**Task a**
Copy out the whole e-bike assembly post below word for word.
─── Selection ───
Nova Haibike
Well-Known Member
I took delivery of a Trekking RC on Friday, and assembled it that day. The company I got it from, Random Bike Parts (through their eBay store) did a good job of packing it, putting in extra cardboard to protect it during shipping. The first thing I always do is insert the seatpost so I can put the bike into the repair stand. The inside of the seat tube was lubed, but unfortunately there was a burr that scratched up the post. Should have run a Flex Hone down the tube first. Fortunately I have to run the post all the way down to where the end hits the bend in the seat tube, so the scratches are not visible.
I never trust any factory assembly, so I tend to take many if not most things apart and reassemble and readjust. I find that wheels bearing are always too tight and lacking grease. The wire for the front headlight was very long, so I took the motor off so I could pull the excess into the down tube. The bolts holding the plastic motor shield were incredibly tight, to the point I was afraid I might strip out the 3mm hex heads. I did finally manage to get them loose. They did not appear to have any kind of threadlock on them, but if they did, it certainly worked almost too well. I used anti-sieze to reassemble. On that note, I replaced as many of the 3mm hex bolts on the bike as I could, in favor of 4mm ones; I just hate tiny hex bolts.
I read elsewhere that the front light tends to fall off; IMO the supplied plastic bracket is not very well designed, using screws that just bite into the plastic, instead of bolts that mate with nuts. I put threadlock on the screws. I am not crazy about the lights front or rear; eventually I will replace both with much brighter units. I've glanced at some options by Supernova and Lupine, if I want to continue to run lights off the bike's battery. But I may just use my Fenix BC30R (which is a great self-contained rechargeable LED light).
─── Dataset extract ───
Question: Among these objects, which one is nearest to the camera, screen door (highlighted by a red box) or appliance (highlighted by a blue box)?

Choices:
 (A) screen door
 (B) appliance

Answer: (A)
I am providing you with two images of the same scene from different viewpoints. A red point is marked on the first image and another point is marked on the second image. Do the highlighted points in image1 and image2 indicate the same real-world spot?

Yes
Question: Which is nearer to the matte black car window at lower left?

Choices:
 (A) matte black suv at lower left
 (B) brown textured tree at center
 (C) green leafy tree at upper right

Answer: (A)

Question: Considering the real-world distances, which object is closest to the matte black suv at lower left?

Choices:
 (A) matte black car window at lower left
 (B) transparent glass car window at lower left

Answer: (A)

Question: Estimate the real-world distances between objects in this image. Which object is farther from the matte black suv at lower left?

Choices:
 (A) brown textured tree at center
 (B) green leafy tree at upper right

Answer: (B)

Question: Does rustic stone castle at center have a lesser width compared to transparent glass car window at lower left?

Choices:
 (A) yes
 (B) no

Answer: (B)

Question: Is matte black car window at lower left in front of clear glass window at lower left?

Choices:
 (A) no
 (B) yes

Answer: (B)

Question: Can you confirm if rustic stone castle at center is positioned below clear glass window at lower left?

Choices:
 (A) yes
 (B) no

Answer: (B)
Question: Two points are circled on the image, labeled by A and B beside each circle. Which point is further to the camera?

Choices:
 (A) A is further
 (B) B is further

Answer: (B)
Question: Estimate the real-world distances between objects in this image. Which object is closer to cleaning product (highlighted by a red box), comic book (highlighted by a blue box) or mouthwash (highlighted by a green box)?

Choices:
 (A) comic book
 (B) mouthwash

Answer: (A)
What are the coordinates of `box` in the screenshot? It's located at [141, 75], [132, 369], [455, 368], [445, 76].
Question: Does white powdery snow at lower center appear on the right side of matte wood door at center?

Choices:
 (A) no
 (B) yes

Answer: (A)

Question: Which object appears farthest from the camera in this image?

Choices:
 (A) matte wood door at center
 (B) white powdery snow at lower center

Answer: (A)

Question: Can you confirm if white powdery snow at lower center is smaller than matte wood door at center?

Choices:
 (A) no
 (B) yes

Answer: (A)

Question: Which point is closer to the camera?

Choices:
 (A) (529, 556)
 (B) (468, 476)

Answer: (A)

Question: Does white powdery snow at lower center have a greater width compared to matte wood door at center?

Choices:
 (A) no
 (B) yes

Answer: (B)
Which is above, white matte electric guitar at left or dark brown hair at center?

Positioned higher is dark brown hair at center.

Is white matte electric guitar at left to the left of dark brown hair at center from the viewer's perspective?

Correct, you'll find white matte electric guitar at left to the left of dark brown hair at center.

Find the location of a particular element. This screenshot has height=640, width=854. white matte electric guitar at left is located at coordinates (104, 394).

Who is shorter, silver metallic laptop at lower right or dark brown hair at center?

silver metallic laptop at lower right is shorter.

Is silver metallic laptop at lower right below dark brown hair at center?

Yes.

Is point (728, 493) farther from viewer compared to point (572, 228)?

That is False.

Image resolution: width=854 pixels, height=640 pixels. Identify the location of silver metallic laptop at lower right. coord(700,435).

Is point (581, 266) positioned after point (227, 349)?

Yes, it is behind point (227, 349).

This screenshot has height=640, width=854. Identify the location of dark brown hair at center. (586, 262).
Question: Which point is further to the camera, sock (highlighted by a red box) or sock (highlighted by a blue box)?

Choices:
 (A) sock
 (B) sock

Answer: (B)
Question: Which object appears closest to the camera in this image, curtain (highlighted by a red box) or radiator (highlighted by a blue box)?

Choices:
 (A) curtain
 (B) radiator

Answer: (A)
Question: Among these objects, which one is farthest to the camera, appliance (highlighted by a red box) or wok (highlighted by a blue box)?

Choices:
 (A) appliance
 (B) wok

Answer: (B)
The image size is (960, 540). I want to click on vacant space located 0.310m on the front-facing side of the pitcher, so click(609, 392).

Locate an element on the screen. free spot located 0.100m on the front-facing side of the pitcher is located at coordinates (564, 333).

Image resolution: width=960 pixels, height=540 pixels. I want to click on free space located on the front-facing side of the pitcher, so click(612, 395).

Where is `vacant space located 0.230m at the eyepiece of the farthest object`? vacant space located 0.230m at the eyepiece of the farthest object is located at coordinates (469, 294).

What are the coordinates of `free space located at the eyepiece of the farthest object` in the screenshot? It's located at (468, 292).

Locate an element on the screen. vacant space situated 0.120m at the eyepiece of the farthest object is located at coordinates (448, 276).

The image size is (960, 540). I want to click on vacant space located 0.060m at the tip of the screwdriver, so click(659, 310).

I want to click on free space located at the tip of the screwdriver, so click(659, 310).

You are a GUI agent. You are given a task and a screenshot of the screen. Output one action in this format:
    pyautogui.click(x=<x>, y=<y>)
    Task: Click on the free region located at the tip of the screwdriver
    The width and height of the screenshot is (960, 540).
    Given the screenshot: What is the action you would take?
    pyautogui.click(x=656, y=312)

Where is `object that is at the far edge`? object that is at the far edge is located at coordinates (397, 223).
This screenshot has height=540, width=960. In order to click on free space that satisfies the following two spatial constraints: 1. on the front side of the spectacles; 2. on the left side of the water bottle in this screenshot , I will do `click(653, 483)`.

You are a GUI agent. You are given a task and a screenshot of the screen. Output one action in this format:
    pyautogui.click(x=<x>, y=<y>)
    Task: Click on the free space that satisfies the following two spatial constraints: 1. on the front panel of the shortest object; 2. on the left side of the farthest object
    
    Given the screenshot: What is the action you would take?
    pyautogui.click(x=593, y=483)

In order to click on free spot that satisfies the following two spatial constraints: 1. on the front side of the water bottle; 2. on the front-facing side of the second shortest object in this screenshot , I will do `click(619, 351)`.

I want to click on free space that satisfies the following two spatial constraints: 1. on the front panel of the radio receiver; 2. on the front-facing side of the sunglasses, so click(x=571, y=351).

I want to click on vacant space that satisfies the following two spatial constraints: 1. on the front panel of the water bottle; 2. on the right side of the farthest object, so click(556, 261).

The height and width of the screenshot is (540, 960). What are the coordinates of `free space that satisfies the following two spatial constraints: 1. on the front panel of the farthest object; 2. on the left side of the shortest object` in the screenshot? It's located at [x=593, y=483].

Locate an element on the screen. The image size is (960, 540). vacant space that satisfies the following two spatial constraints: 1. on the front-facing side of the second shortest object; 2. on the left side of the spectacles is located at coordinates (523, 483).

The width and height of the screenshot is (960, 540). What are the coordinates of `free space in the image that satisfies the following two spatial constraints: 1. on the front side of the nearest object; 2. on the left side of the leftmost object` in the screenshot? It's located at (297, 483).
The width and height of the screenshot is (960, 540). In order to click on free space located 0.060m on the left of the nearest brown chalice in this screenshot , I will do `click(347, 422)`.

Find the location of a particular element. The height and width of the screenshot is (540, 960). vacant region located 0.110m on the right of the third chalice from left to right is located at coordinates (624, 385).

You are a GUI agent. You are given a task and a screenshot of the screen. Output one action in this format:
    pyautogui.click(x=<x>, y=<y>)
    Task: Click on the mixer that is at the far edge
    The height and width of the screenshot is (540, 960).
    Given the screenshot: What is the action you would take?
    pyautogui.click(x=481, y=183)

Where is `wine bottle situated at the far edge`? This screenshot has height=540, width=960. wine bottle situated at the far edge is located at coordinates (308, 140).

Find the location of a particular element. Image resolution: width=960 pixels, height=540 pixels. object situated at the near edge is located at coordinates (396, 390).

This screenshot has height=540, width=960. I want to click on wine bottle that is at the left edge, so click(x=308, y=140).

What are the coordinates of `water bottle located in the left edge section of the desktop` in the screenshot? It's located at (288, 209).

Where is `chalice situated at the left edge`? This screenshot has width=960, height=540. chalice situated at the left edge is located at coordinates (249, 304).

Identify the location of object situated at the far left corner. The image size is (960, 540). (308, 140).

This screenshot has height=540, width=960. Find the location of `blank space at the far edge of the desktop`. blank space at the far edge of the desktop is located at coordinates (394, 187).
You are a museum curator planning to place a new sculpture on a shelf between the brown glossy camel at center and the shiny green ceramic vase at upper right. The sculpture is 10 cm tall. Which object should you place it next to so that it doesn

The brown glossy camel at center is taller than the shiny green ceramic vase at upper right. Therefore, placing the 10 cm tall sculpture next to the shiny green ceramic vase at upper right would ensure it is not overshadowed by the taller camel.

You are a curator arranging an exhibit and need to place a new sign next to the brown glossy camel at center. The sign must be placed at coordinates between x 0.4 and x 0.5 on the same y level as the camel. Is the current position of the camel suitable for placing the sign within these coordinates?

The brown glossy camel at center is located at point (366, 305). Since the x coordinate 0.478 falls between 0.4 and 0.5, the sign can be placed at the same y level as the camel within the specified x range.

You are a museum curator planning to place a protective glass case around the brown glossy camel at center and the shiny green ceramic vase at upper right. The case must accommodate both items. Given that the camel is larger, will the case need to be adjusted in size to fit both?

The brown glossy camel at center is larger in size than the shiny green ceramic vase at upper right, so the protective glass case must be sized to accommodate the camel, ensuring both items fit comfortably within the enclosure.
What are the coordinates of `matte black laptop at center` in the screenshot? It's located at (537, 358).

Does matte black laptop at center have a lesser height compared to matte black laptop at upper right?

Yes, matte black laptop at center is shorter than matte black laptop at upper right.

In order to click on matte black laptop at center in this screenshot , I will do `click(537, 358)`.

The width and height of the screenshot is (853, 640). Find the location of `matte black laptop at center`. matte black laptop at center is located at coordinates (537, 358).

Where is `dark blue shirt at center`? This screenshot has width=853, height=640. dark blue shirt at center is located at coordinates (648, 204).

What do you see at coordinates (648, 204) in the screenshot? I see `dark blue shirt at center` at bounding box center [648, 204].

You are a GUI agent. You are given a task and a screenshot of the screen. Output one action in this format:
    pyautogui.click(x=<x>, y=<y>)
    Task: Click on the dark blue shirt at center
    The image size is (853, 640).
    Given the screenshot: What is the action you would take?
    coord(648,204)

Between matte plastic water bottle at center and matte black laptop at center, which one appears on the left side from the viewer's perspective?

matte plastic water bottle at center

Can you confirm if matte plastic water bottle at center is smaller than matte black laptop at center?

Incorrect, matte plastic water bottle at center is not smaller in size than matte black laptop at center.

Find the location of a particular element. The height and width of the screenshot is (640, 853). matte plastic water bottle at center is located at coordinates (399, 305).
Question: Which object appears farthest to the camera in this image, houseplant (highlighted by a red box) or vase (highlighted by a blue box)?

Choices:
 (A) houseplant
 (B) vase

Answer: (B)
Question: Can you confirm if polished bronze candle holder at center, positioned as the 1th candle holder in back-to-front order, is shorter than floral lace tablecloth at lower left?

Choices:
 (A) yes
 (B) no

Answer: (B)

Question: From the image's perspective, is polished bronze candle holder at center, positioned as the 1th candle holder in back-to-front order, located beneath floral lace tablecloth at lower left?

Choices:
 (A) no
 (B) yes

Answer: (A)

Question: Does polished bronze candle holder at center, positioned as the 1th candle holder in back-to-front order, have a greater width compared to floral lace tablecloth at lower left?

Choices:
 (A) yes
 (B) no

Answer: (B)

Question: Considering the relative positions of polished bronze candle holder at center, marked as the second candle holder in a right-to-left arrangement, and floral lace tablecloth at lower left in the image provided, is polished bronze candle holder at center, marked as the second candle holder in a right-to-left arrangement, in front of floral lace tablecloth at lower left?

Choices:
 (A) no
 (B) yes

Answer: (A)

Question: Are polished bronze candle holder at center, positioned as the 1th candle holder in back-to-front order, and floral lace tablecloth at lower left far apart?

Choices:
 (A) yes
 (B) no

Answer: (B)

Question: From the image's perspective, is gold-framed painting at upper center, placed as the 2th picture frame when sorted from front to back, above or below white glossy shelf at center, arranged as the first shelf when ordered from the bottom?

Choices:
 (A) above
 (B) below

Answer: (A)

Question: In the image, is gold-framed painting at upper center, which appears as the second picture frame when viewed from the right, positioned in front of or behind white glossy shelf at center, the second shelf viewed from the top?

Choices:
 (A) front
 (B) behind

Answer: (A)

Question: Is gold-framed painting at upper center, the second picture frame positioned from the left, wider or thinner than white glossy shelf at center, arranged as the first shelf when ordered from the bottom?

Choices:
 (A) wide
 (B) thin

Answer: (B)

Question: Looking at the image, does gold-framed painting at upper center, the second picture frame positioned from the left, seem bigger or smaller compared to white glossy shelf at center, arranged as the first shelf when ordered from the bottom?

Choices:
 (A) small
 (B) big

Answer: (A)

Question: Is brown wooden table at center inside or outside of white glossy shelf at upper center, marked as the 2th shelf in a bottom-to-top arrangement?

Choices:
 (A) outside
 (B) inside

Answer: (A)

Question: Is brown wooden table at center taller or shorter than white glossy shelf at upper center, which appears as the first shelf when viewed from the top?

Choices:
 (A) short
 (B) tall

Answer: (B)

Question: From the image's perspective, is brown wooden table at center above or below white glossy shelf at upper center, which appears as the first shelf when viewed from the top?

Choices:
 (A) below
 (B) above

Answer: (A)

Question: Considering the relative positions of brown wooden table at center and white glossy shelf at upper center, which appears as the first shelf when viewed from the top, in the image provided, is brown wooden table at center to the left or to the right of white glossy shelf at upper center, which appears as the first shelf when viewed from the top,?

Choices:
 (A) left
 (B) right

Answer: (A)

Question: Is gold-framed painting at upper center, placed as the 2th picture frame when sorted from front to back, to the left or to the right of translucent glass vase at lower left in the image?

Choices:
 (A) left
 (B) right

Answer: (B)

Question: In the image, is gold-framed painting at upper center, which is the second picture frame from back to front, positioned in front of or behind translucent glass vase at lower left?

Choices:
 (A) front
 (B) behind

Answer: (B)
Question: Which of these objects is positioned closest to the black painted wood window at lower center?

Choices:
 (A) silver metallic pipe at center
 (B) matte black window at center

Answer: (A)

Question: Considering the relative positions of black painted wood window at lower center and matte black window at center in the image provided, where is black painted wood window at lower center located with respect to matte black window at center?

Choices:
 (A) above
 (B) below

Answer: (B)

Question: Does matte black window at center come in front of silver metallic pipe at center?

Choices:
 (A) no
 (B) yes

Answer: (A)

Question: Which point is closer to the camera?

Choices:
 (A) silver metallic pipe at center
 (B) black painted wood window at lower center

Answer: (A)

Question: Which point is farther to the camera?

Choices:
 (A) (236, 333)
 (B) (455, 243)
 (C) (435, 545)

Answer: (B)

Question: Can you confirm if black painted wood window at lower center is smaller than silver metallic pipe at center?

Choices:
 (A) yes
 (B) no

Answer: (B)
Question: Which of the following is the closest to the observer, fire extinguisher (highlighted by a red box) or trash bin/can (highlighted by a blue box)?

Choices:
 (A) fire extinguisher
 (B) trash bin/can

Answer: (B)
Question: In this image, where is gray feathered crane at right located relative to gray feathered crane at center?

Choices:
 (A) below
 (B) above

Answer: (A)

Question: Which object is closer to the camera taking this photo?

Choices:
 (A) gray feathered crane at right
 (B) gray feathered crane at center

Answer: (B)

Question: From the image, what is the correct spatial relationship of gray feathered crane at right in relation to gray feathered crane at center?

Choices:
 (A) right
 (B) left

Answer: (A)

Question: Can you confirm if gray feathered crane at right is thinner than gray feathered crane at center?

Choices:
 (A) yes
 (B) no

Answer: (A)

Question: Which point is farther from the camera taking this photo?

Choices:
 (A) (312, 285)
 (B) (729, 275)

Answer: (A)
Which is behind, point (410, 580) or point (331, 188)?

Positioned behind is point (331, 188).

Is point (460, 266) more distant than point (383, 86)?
───
**Task b**
Can you recast the rows above from the line containing "Does matte black laptop" through the line containing "In order to click on matte" as a numbered list, leaving out blank lines?

**Worked answer a**
Nova Haibike
Well-Known Member
I took delivery of a Trekking RC on Friday, and assembled it that day. The company I got it from, Random Bike Parts (through their eBay store) did a good job of packing it, putting in extra cardboard to protect it during shipping. The first thing I always do is insert the seatpost so I can put the bike into the repair stand. The inside of the seat tube was lubed, but unfortunately there was a burr that scratched up the post. Should have run a Flex Hone down the tube first. Fortunately I have to run the post all the way down to where the end hits the bend in the seat tube, so the scratches are not visible.
I never trust any factory assembly, so I tend to take many if not most things apart and reassemble and readjust. I find that wheels bearing are always too tight and lacking grease. The wire for the front headlight was very long, so I took the motor off so I could pull the excess into the down tube. The bolts holding the plastic motor shield were incredibly tight, to the point I was afraid I might strip out the 3mm hex heads. I did finally manage to get them loose. They did not appear to have any kind of threadlock on them, but if they did, it certainly worked almost too well. I used anti-sieze to reassemble. On that note, I replaced as many of the 3mm hex bolts on the bike as I could, in favor of 4mm ones; I just hate tiny hex bolts.
I read elsewhere that the front light tends to fall off; IMO the supplied plastic bracket is not very well designed, using screws that just bite into the plastic, instead of bolts that mate with nuts. I put threadlock on the screws. I am not crazy about the lights front or rear; eventually I will replace both with much brighter units. I've glanced at some options by Supernova and Lupine, if I want to continue to run lights off the bike's battery. But I may just use my Fenix BC30R (which is a great self-contained rechargeable LED light).

**Worked answer b**
1. Does matte black laptop at center have a lesser height compared to matte black laptop at upper right?
2. Yes, matte black laptop at center is shorter than matte black laptop at upper right.
3. In order to click on matte black laptop at center in this screenshot , I will do `click(537, 358)`.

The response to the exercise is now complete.